Пример 1. Чувствительность культур к химиопрепаратам определяли на среде Muller Hinton («Himedia») - диско-диффузионным методом со стандартными бумажными дисками диаметром 6 мм («Himedia»). Постановка опытов и учет результатов соответствовали общепринятым стандартам. Параллельно чувствительность буркхольдерий к химиопрепаратам определяли на среде Muller Hinton с добавлением свежей гепаринизированной (гепарин «Richter», 5 МЕ/мл) крови (10%) золотистых хомячков в атмосфере, содержащей 5% CO2 (CO2 инкубатор Forma scientific). В таблице 1 показано, что практически во всех случаях резистентность буркхольдерий к препаратам в модифицированных условиях повышалась, особенно заметное снижение чувствительности буркхольдерий в этих условиях отмечается в постановке опытов с рифампицином. Зона задержки роста упала до 8 мм, превысив уровень показателя резистентности штаммов (<14 мм). В то же время размер зоны задержки роста штаммов ко-тримоксазолом и при модификации постановки опыта существенно превышал стандарт показателя чувствительности к данному препарату, составляя величину в пределах 28-33 мм при показателе чувствительности >16 мм. Объяснение этому явлению двоякое - с одной стороны в условиях повышенного содержания СО2 падает рН среды и снижается эффективность действия некоторых групп антибактериальных препаратов, с другой - добавление крови (10%) лабораторных животных к среде Muller Hinton повышает ее ростовые свойства. В опытах показано, что при высеве на модифицированную среду взвеси 104 м.к. буркхольдерий в среднем на 20% повысилось количество колоний и их размер при учете на 2-3 сут после высева.

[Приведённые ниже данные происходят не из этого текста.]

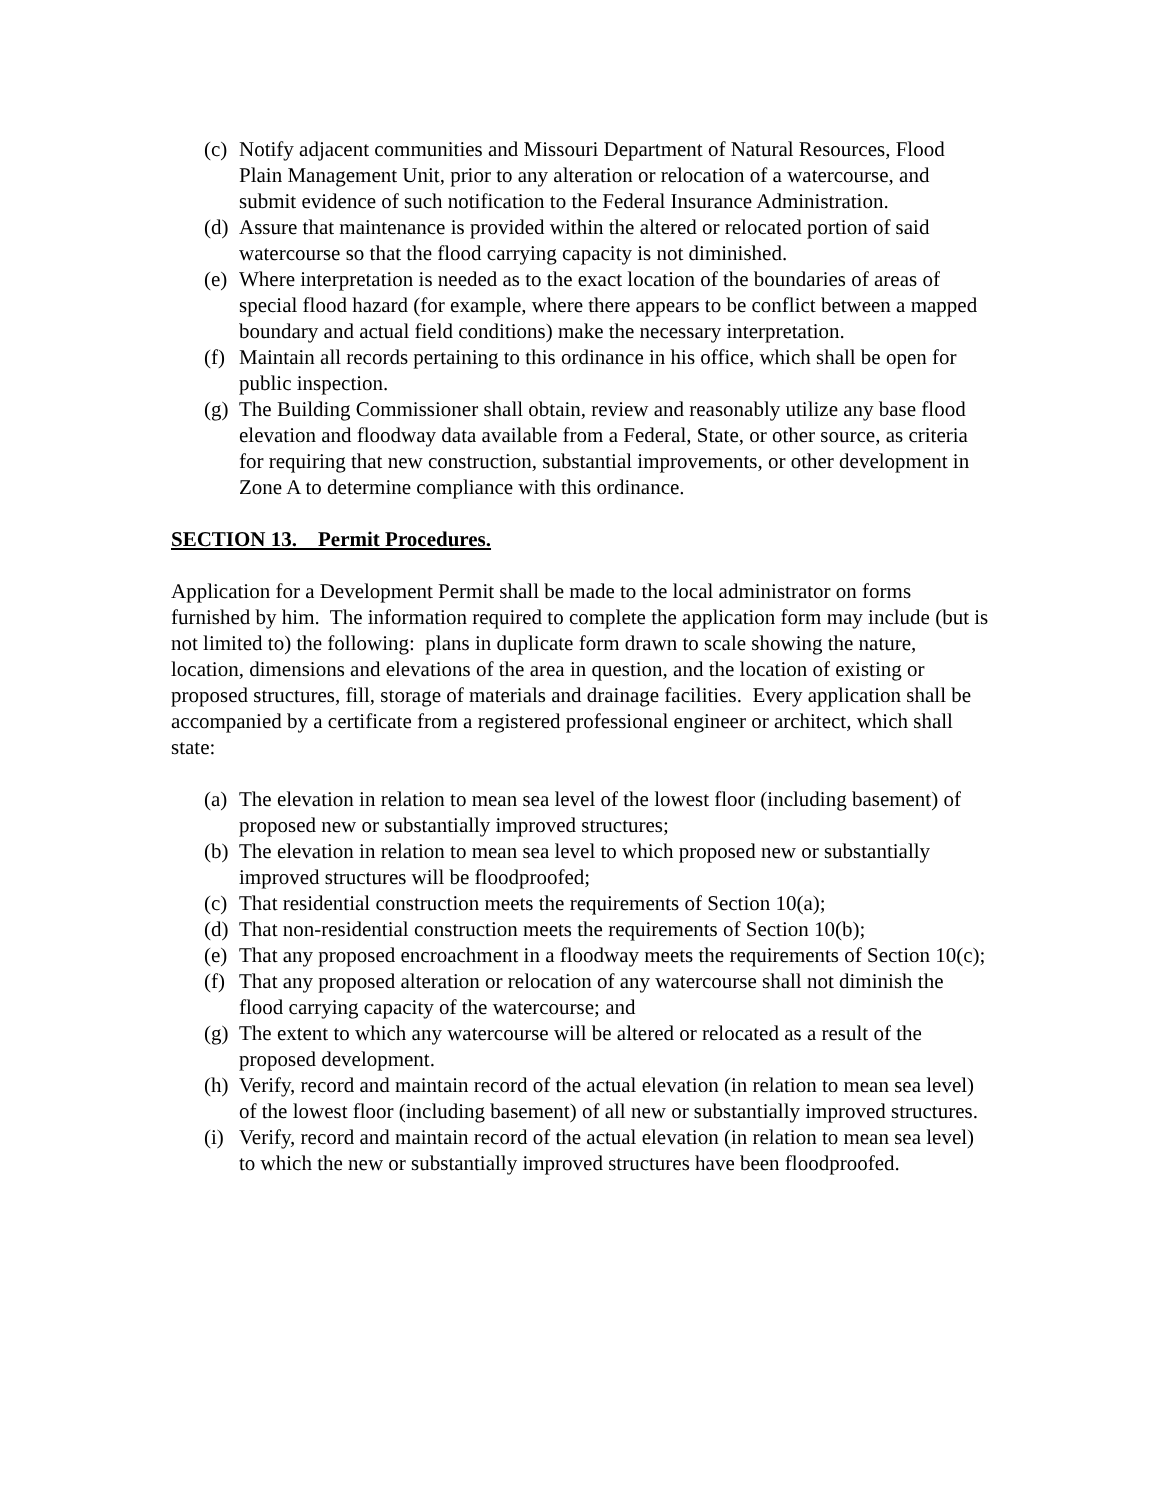(c) Notify adjacent communities and Missouri Department of Natural Resources, Flood Plain Management Unit, prior to any alteration or relocation of a watercourse, and submit evidence of such notification to the Federal Insurance Administration.
(d) Assure that maintenance is provided within the altered or relocated portion of said watercourse so that the flood carrying capacity is not diminished.
(e) Where interpretation is needed as to the exact location of the boundaries of areas of special flood hazard (for example, where there appears to be conflict between a mapped boundary and actual field conditions) make the necessary interpretation.
(f) Maintain all records pertaining to this ordinance in his office, which shall be open for public inspection.
(g) The Building Commissioner shall obtain, review and reasonably utilize any base flood elevation and floodway data available from a Federal, State, or other source, as criteria for requiring that new construction, substantial improvements, or other development in Zone A to determine compliance with this ordinance.
SECTION 13. Permit Procedures.
Application for a Development Permit shall be made to the local administrator on forms furnished by him. The information required to complete the application form may include (but is not limited to) the following: plans in duplicate form drawn to scale showing the nature, location, dimensions and elevations of the area in question, and the location of existing or proposed structures, fill, storage of materials and drainage facilities. Every application shall be accompanied by a certificate from a registered professional engineer or architect, which shall state:
(a) The elevation in relation to mean sea level of the lowest floor (including basement) of proposed new or substantially improved structures;
(b) The elevation in relation to mean sea level to which proposed new or substantially improved structures will be floodproofed;
(c) That residential construction meets the requirements of Section 10(a);
(d) That non-residential construction meets the requirements of Section 10(b);
(e) That any proposed encroachment in a floodway meets the requirements of Section 10(c);
(f) That any proposed alteration or relocation of any watercourse shall not diminish the flood carrying capacity of the watercourse; and
(g) The extent to which any watercourse will be altered or relocated as a result of the proposed development.
(h) Verify, record and maintain record of the actual elevation (in relation to mean sea level) of the lowest floor (including basement) of all new or substantially improved structures.
(i) Verify, record and maintain record of the actual elevation (in relation to mean sea level) to which the new or substantially improved structures have been floodproofed.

Пример 2. Для заражения лабораторных животных была избрана равноэффективная доза, соответствующая 103 ЛД50. Лечение химиопрепаратами начинали через 24 ч после инфицирования. Лечебные дозы, учитывая более интенсивный уровень метаболизма и высокий коэффициент соотношения площади поверхности к массе тела у лабораторных животных по сравнению с человеком, были несколько выше рекомендуемых для лечения людей. Из отобранных препаратов для лечения высокочувствительных к сапу и мелиоидозу золотистых хомячков наиболее эффективным оказался ко-тримоксазол, достоверно снизивший уровень летальности при заражении В. mallei 10230 и существенно увеличивший продолжительность жизни павших животных при обеих инфекциях (таблица 2). Наименее эффективным оказался рифампицин. Эффективность препаратов коррелирует с уровнем снижения их чувствительности в опытах по определению МПК с добавлением к среде Muller Hinton 10% крови золотистых хомячков в атмосфере 5% СО2 (таблица 1). Вполне перспективными препаратами при лечении сапа оказались ципрофлоксацин и доксициклин, которые, однако, при мелиоидозной инфекции не предотвращали летальность животных, но достоверно увеличивали их продолжительность жизни.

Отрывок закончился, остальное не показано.